I will start off by saying for the above example -- Josh is lucky because his table names are naturally short and we are disadvantaged in this example because two tables start with the same letter. Imagine if the table names were much more descriptive how repetitive and noisy Josh's scene would become.

The reason we prefer short aliases over long is that it allows you to fit more fields on the same line and scan them quickly and still prefix with the table names. Leo prefers upper case his table because he can quickly spot where a table name ends and field begins. Generally speaking you usually have 4 tables or fewer in a statement, the FROM clause is not that far away as a legend, and the tables usually start with different letters, so its not a large mind cramp for us to remember F is for Forum and C is for Comments.

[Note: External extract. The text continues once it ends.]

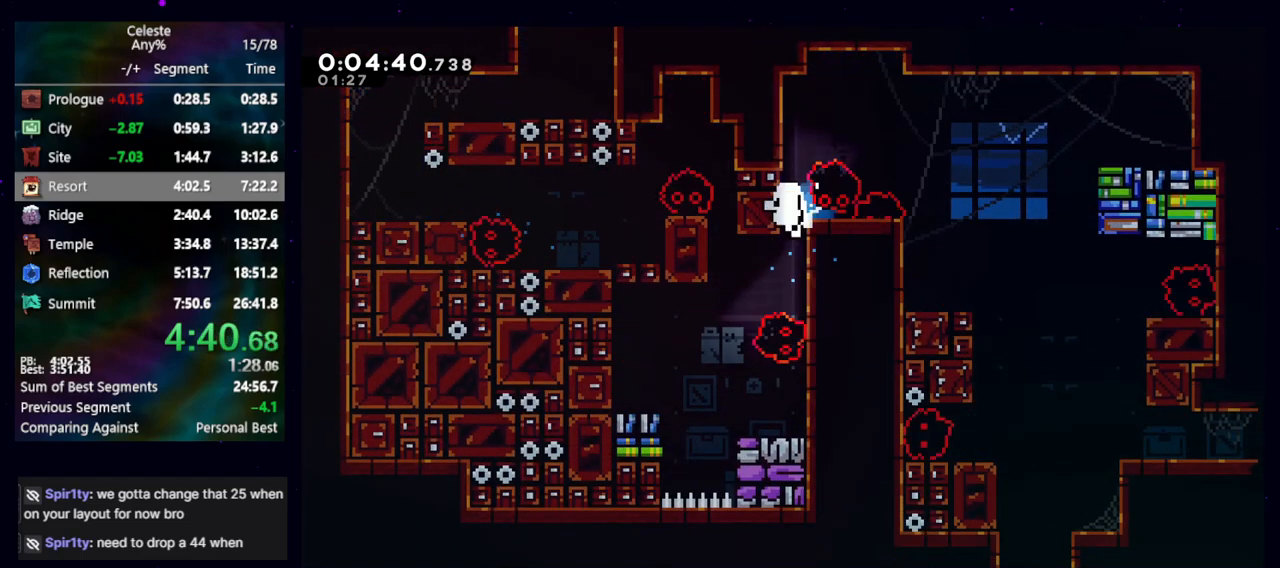
{"keys": [], "events": [[133, "jump", "down"], [183, "dash2", "down"], [183, "jump", "up"], [267, "dash2", "up"], [317, "jump", "down"], [367, "dash2", "down"], [417, "jump", "up"], [467, "dash2", "up"]]}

Unlike other languages, you then need to keep on repeating this variable over and over again which is much more typing as well as just makes your statement that much longer to digest.

As a last gripe to what Josh said. Just because you have 255 characters at your disposal as opposed to the 8 you once had, doesn't mean you should feel compelled to use them all. Long live Fortran. It is older than any language I can think of including COBOL and has stood the test of time and is still undergoing innovation.